Extracted material ->
========================================================================
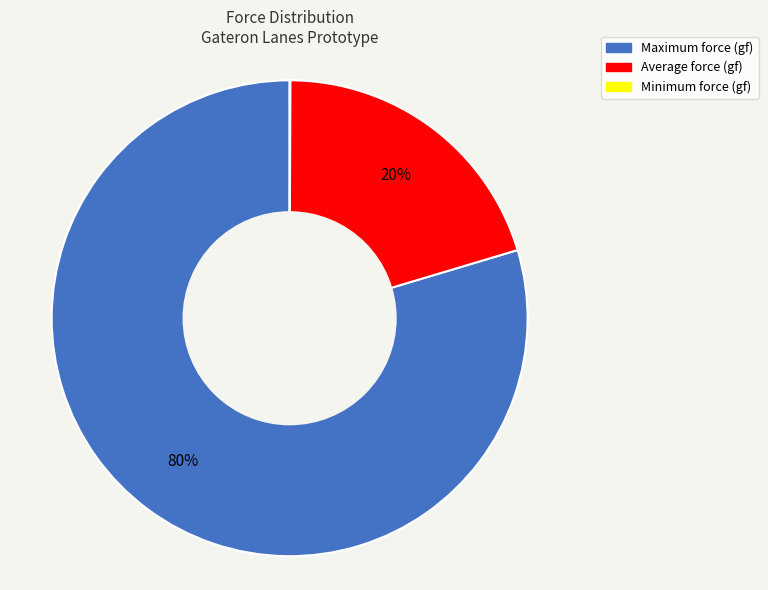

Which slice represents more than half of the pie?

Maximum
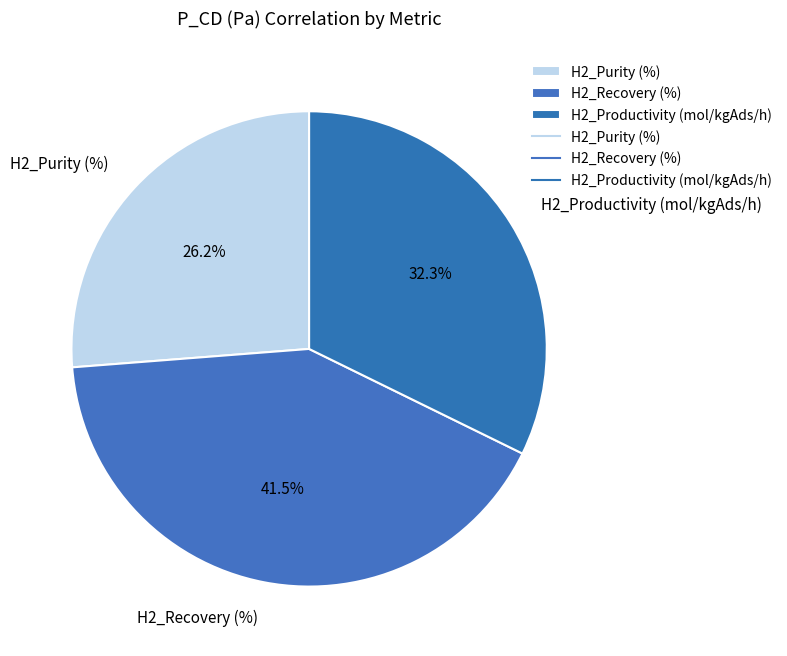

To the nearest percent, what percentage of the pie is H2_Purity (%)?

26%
========================================================================
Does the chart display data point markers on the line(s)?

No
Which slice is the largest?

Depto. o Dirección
========================================================================
How many of the lines above contain the word "Which"? Reply with the number only.

2